Telecommunications beyond 6G: first standalone spin-wave chip
A team of researchers at the Politecnico di Milano has developed the first silicon integrated microchip that uses spin waves. The study, published on Advanced Materials, is a decisive step towards the use of spin waves in the telecommunications of the future, far beyond current 5G and 6G standards.
The technology is based on magnonics, an emerging field that uses spin waves as an alternative to electrical signals. The spread of this technology has been restricted until now by the need for an external magnetic field, which has prevented it being incorporated into chips. The new device overcomes this hurdle, thanks to an innovative combination of permanent SmCo micromagnets and magnetic flux concentrators, it can operate completely autonomously.

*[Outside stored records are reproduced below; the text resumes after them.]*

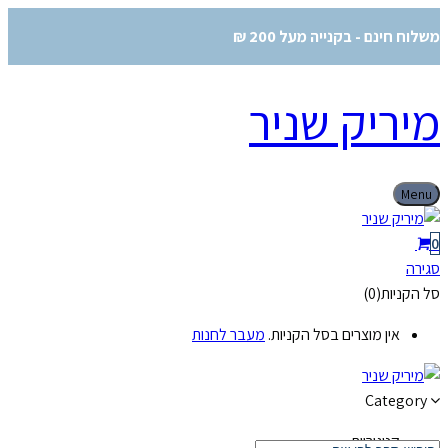
משלוח חינם - בקנייה מעל 200 ₪
מיריק שניר
Menu
0
סגירה
סל הקניות(0)
אין מוצרים בסל הקניות.
מעבר לחנות
Category
קטגוריות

The chip is miniaturised (100 × 150 square micrometres, so much smaller than current radiofrequency signal processing devices based on acoustic waves) and compatible with existing electronic platforms. The transverse magnetic field can be modulated very precisely by varying the distance between the magnets and concentrators to between 11 and 20.5 mT. This enables the operating frequency to be adjusted to between 3 and 8 GHz, and the phase shift to be tuned up to 120 degrees at 6 GHz in this first prototype.
As well as demonstrating the principle of the technology, the researchers point out that the prototypes are already functioning as time delay lines and phase shifters, without the application of an external bias field.
This result is a decisive step towards moving spin waves from demonstrations in the lab towards a technology that can actually be incorporated into telecommunication systems and electronic circuits.
Riccardo Bertacco, Department of Physics, coordinator of the study.
The development of these devices is part of the MandMEMS project, funded by the European Union in the context of Horizon Europe. The consortium involves various European research centres and industrial partners, with expertise ranging from magnonics to MEMS, and RF electronics to materials science. The aim is to develop a technological platform that can make the communication devices of the future more efficient, compact and reconfigurable, paving the way for new applications in telecommunications and high-frequency electronics.
M. Cocconcelli, F. Maspero, A. Micelli, et al.
Standalone Integrated Magnonic Devices.
Adv. Mater. 37, no. 40 (2025): 2503493.